"You meet at a certain time outside and there are people standing around with their hand up, and they'll sell you Bitcoin, and you can shop with various people and you can see who has the best price," he said.
Such transactions involve buyer and seller scanning each others' smartphones to transfer the Bitcoins — a virtual currency that isn't controlled by a central bank — to the buyer's so-called digital wallet.
On Tuesday, however, the world saw the first Bitcoin automatic teller machine go live in a downtown Vancouver coffee shop, allowing people to exchange Canadian cash for the digital currency at a current rate of $211.79 per Bitcoin.
New users set up a digital wallet by scanning their palm on the machine, while others who already have a Bitcoin wallet select how much money they want to spend, insert the cash, and scan a complex square bar code on their phone to have the Bitcoins transferred to their wallet.
Petak, who came to check out the machine on behalf of his technology investment firm, said he enjoys using Bitcoin because it is can be used wherever merchants accept the currency.
"If you've ever dealt with your bank in an international context, you're never quite sure whether your Visa card's going to be taken, you're never quite sure whether your ATM card is going to work where you are," said Petak, who came to check out the machine on behalf of his technology investment firm.
"This basically gets around all of that."
Bitcoins are transferred through a peer-to-peer network and transactions appear on a public ledger that is accessible to all who use the currency. Users must first set up a digital wallet, which gets managed through an app.
Bitcoins are typically bought through an exchange. The process involves setting up an account, waiting about a week for it to be verified, and then transferring funds to the account so that one can start buying Bitcoins.
Mitchell Demeter of Bitcoiniacs, a Bitcoin broker and the firm that installed the ATM in Vancouver, said Bitcoin transactions are much more convenient than other forms of payments because transactions are instant and there are no processing fees.
"Right now, if I wanted to send you $5,000, and say you're in Toronto, it would take three to five days for a wire transfer to come through and it would cost me $35, and it would cost you a fee," he said.
"With Bitcoin, I can send you that money instantly and it would cost pennies."
Demeter said his firm plans to set up the kiosks, built by Las Vegas-based company RoboCoin, in other Canadian cities as well.
About 16 Vancouver-area merchants accept Bitcoin. Despite its rise in popularity, industry experts say consumers should still be aware of the risks associated with the digital dollars that some argue isn't a currency at all.
Since Bitcoin is not backed by a mint, its transactions are not subject to the same regulations surrounding money laundering as other currencies, said Peter Lamey with the Financial Transactions and Reports Analysis Centre of Canada, or FINTRAC.

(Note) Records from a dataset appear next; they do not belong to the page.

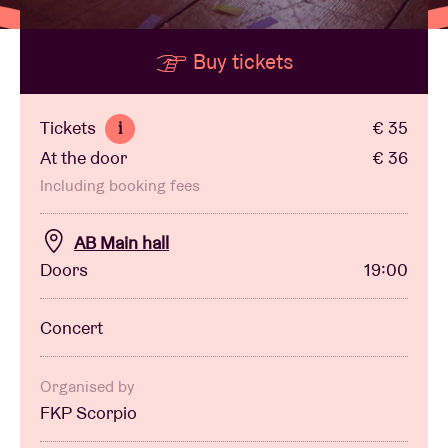
Buy tickets
Venue hire
BRDCST
Tickets
€ 35
i
At the door
€ 36
ABtv
Including booking fees
Concert voucher
AB Main hall
Doors
19:00
About AB
Concert
Contact
Organised by
FKP Scorpio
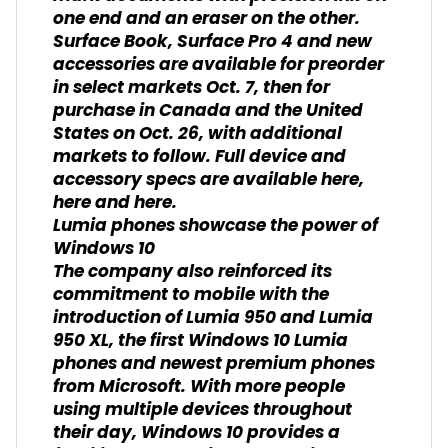
one end and an eraser on the other.
Surface Book, Surface Pro 4 and new
accessories are available for preorder
in select markets Oct. 7, then for
purchase in Canada and the United
States on Oct. 26, with additional
markets to follow. Full device and
accessory specs are available here,
here and here.
Lumia phones showcase the power of
Windows 10
The company also reinforced its
commitment to mobile with the
introduction of Lumia 950 and Lumia
950 XL, the first Windows 10 Lumia
phones and newest premium phones
from Microsoft. With more people
using multiple devices throughout
their day, Windows 10 provides a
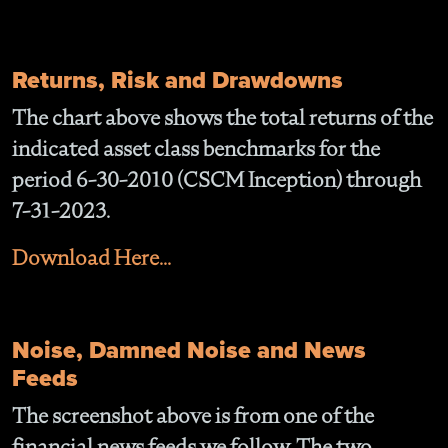
Returns, Risk and Drawdowns
The chart above shows the total returns of the
indicated asset class benchmarks for the
period 6-30-2010 (CSCM Inception) through
7-31-2023.
Download Here...
Noise, Damned Noise and News
Feeds
The screenshot above is from one of the
financial news feeds we follow. The two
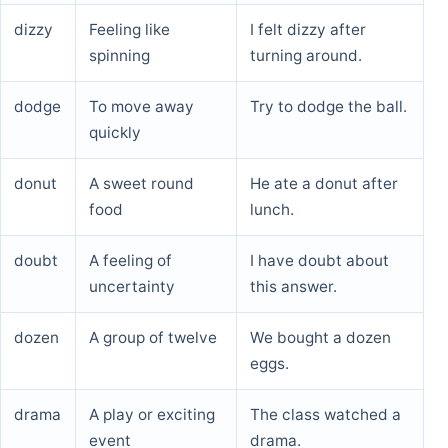
dizzy
Feeling like
I felt dizzy after
spinning
turning around.
dodge
To move away
Try to dodge the ball.
quickly
donut
A sweet round
He ate a donut after
food
lunch.
doubt
A feeling of
I have doubt about
uncertainty
this answer.
dozen
A group of twelve
We bought a dozen
eggs.
drama
A play or exciting
The class watched a
event
drama.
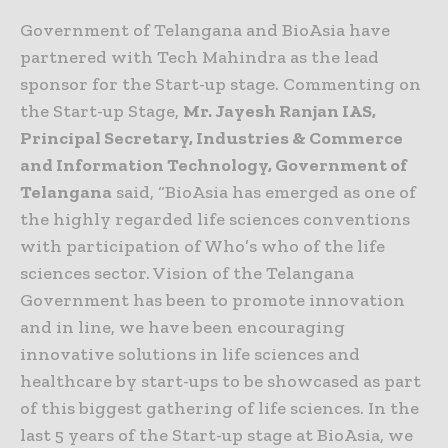
Government of Telangana and BioAsia have
partnered with Tech Mahindra as the lead
sponsor for the Start-up stage. Commenting on
the Start-up Stage,
Mr. Jayesh Ranjan IAS,
Principal Secretary, Industries & Commerce
and Information Technology, Government of
Telangana
said, “BioAsia has emerged as one of
the highly regarded life sciences conventions
with participation of Who’s who of the life
sciences sector. Vision of the Telangana
Government has been to promote innovation
and in line, we have been encouraging
innovative solutions in life sciences and
healthcare by start-ups to be showcased as part
of this biggest gathering of life sciences. In the
last 5 years of the Start-up stage at BioAsia, we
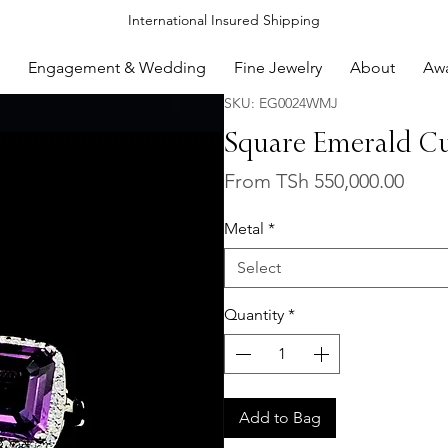
International Insured Shipping
Engagement & Wedding
Fine Jewelry
About
Aw
SKU: EG0024WMJ
Square Emerald Cu
Sale
From
TSh 550,000.00
Price
Metal
*
Select
Quantity
*
Add to Bag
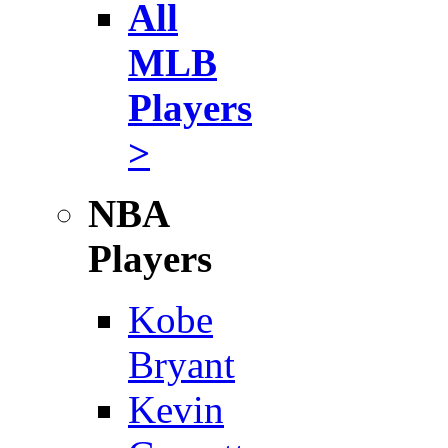
All
MLB
Players
>
NBA
Players
Kobe
Bryant
Kevin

"If someone were to walk into a bank or a credit union with a duffle bag full of twenties, their deposit would require a paper trail for them to deposit it and they would have a report filed with FINTRAC and we would know about it," he said. "(Bitcoin) is not subject to those requirements."
Demeter argues Bitcoin transactions are safer than, say, online credit card payments because users are not required to attach any personal information to their digital wallets. Since the public ledger is accessible to "anybody and everybody," network users can audit it any time, he said.
However, Catherine Johnston, president of ACT Canada, a non-profit that works to ensure safe online payments, says anonymity makes tracking fraud harder.
"One of the ways you deal with money laundering is to know who's doing it," she said. "If you provide complete anonymity in currency and something goes wrong, how do you track it back to the perpetrator?"
A U.S. judge has ruled that Bitcoin is a real currency, but earlier this month, authorities shut down the anonymous online marketplace Silk Road, whose users allegedly used Bitcoins to buy and sell drugs illegally.
Winnipeg native Katrina Caudle, who exchanged $60 for 0.27 Bitcoins at the ATM on Tuesday, said she understands skepticism surrounding the digital dollars, but she expects it will subside as more and more people use it.
"The only reason Bitcoin is worth anything is because people said, 'Oh yeah, I'll take your Bitcoin for something,'" she said.
"That's how most currency works, but because with our current currency, we have our banking system, we have our government system, that gives us a sense of security with it. (Bitcoin) is essentially as safe as any currency, but it doesn't have that social history yet."